At McLean Hospital we have two libraries,—one for the use of the patients, which was started in 1835 with 160 volumes and now numbers over 7,000, and a medical library organized in 1887 and containing over 5,000 volumes. The two are kept entirely distinct with separate accession-book, catalog, classification and finances. The medical library comprises a fairly good department in general medicine and a very fine one in chemistry; but of course, its principal features are books and periodicals in psychology and psychiatry. We take 85 medical and chemical journals, most of them German, and the care of these periodicals alone is no slight task for the librarian. I will just say incidentally that, unable to find any classification for medical books which seemed at all adequate to our needs we have evolved one for ourselves, using the decimal idea in numbering. It is a thoroughly satisfactory scheme for us and we hope some time to print it for the benefit of the medical libraries in other hospitals for the insane.

Although our general library for the patients has been in existence for seventy-five years and more, for the first six decades it was conducted in a rather desultory manner, as indeed, most libraries were at that time. It was not till 1895 that any attempt at classification and cataloging was made, and not until 1904 was a trained librarian installed and the whole department put on a business basis.
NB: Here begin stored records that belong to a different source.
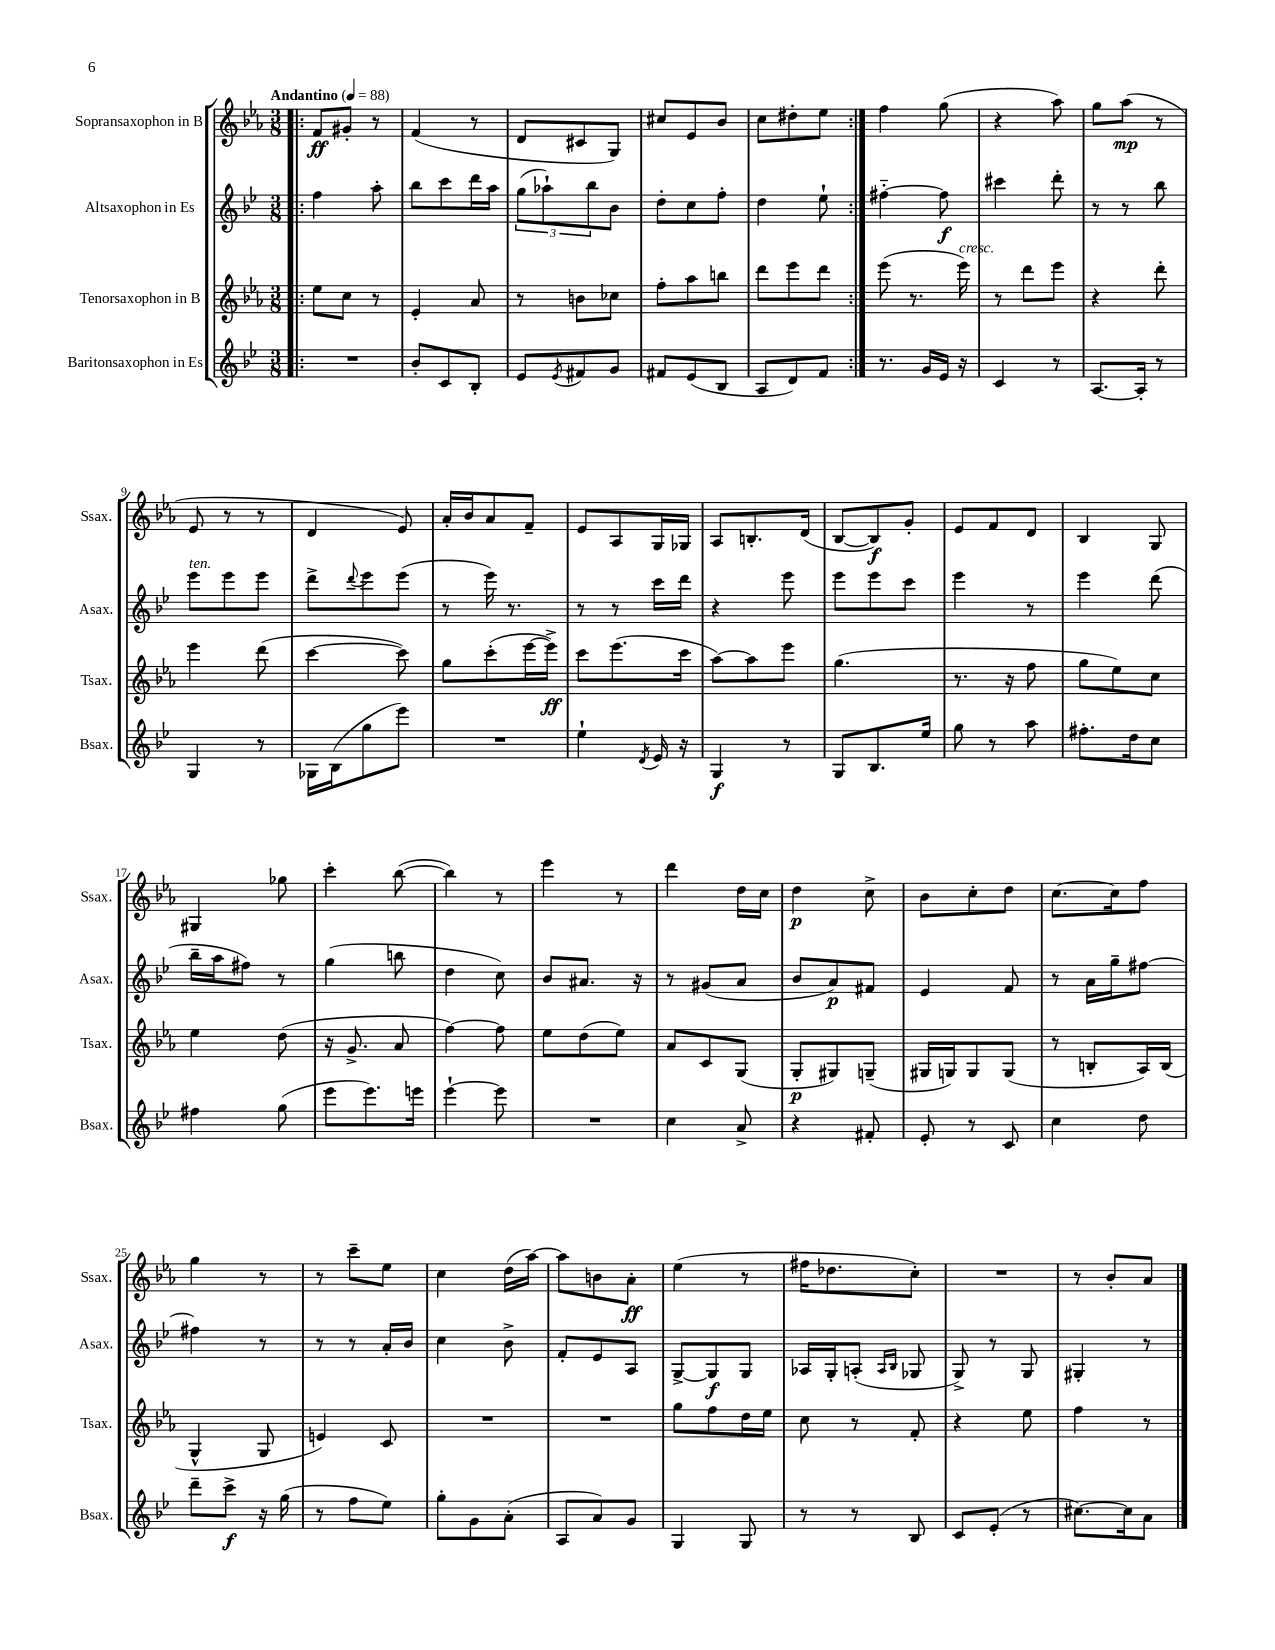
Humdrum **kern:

**kern	**kern	**kern	**kern
*staff4	*staff3	*staff2	*staff1
*clefG2	*clefG2	*clefG2	*clefG2
*k[b-e-]	*k[b-e-a-]	*k[b-e-]	*k[b-e-a-]
*M3/8	*M3/8	*M3/8	*M3/8
*MM88	*MM88	*MM88	*MM88
=!|:	=!|:	=!|:	=!|:
4.r	8ee-	4ff	8f
.	8cc	.	8g#'
.	8r	8aa'	8r
=	=	=	=
8b-'	4e-'	8bb-	(4f
8c	.	8ccc	.
8B-'	8a-	16ddd	8r
.	.	16aa	.
=	=	=	=
8e-	8r	(12gg	8d
.	.	12aa-`)	.
8qe-	.	.	.
8f#	8b	.	8c#
.	.	12bb-	.
8g	8cc-	8b-	8G)
=	=	=	=
8f#	8ff'	8dd'	8cc#
(8e-	8aa-	8cc	8e-
8B-	8bb	8ff'	8b-
=	=	=	=
8A	8ddd	4dd	8cc
8d)	8eee-	.	8dd#'
8f	8ddd	8ee-`	8ee-
=:|!	=:|!	=:|!	=:|!
8.r	(8eee-	[4ff#'~	4ff
.	8.r	.	.
16g	.	.	.
16e-	.	8ff#]	(8gg
16r	16eee-)	.	.
=	=	=	=
4c	8r	4ccc#	4r
.	8ddd	.	.
8r	8eee-	8ddd'	8aa-)
=	=	=	=
[8.A	4r	8r	8gg
.	.	8r	(8aa-
16A']	.	.	.
8r	8ddd'	8bb-	8r
=	=	=	=
4G	4eee-	8eee-	8e-
.	.	8eee-	8r
8r	(8ddd	8eee-	8r
=	=	=	=
16G-	[4ccc	8ddd^	4d
(16B-	.	.	.
.	.	8qqddd	.
8gg	.	8eee-	.
8eee-)	8ccc])	(8eee-	8e-)
=	=	=	=
4.r	8gg	8r	16a-'
.	.	.	16b-
.	(8ccc'	16eee-)	8a-
.	.	8.r	.
.	[16eee-	.	8f~
.	16eee-^])	.	.
=	=	=	=
4ee-`	8ccc	8r	8e-
.	(8.eee-	8r	8A-
8qd	.	.	.
16e-	.	16ccc	16G
16r	16ccc	16ddd	16G-
=	=	=	=
4G	[8aa-)	4r	8A-
.	8aa-]	.	8.B'
8r	8eee-	8eee-	.
.	.	.	(16d
=	=	=	=
8G	(4.gg	8eee-	[8B-
8.B-	.	8eee-	8B-])
.	.	8ccc	8g'
16ee-	.	.	.
=	=	=	=
8gg	8.r	4eee-	8e-
8r	.	.	8f
.	16r	.	.
8aa	8ff	8r	8d
=	=	=	=
8.ff#'	8gg	4eee-	4B-
.	8ee-)	.	.
16dd	.	.	.
8cc	8cc	(8ddd	8G
=	=	=	=
4ff#	4ee-	16bb-~	4G#
.	.	16aa	.
.	.	8ff#)	.
(8gg	(8dd	8r	8gg-
=	=	=	=
8eee-	16r	(4gg	4ccc'
.	8.g^	.	.
8.eee-)	.	.	.
.	8a-	8bb	([8bb-
16eee	.	.	.
=	=	=	=
[4eee-`	[4ff)	4dd	4bb-])
8eee-]	8ff]	8cc)	8r
=	=	=	=
4.r	8ee-	8b-	4eee-
.	(8dd	8.a#	.
.	8ee-)	.	8r
.	.	16r	.
=	=	=	=
4cc	8a-	8r	4ddd
.	8c	(8g#	.
8a^	(8G	8a	16dd
.	.	.	16cc
=	=	=	=
4r	8G'	8b-	4dd
.	8G#)	8a)	.
8f#'	(8G~	8f#	8cc^
=	=	=	=
8e-'	16G#	4e-	8b-
.	16G)	.	.
8r	8G	.	8cc'
8c	(8G	8f	8dd
=	=	=	=
4cc	8r	8r	[8.cc
.	8B'	16a	.
.	.	16gg~	16cc]
8dd	16A-)	[8ff#	8ff
.	(16B	.	.
=	=	=	=
8ddd~	4G^^	4ff#]	4gg
8ccc^	.	.	.
16r	8G	8r	8r
(16gg	.	.	.
=	=	=	=
8r	4e)	8r	8r
8ff	.	8r	8ccc~
8ee-)	8c	16a'	8ee-
.	.	16b-	.
=	=	=	=
8gg'	4.r	4cc	4cc
8g	.	.	.
(8a'	.	8b-^	(16dd
.	.	.	[16aa-)
=	=	=	=
8A	4.r	8f'	8aa-]
8a)	.	8e-	8b
8g	.	8A	8a-'
=	=	=	=
4G	8gg	[8G^	(4ee-
.	8ff	8G]	.
8G	16dd	8G	8r
.	16ee-	.	.
=	=	=	=
8r	8cc	16A-	16ff#
.	.	16G'	8.dd-
8r	8r	(8A'	.
.	.	16qqA	.
.	.	16qqB-	.
8B-	8f'	8G-	8cc')
=	=	=	=
8c	4r	8G^)	4.r
(8e-'	.	8r	.
8r	8ee-	8G	.
=	=	=	=
[8.cc#)	4ff	4G#'	8r
.	.	.	8b-'
16cc#]	.	.	.
8a	8r	8r	8a-
==	==	==	==
*-	*-	*-	*-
The expenditure of the annual appropriation was at that time put into the librarian's hands with directions to build up the library at her own discretion, subject, of course, to the approval of the superintendent and trustees. That the business basis is the only successful one, these figures show:—in 1904, after seventy years, the library numbered only 4,000 volumes, with few new books but a large assortment of old sermons and evangelical biography, and its circulation was about 5,000. During the eight years of the new regime, more than 3,000 volumes have been added and the circulation has increased to over 8,500.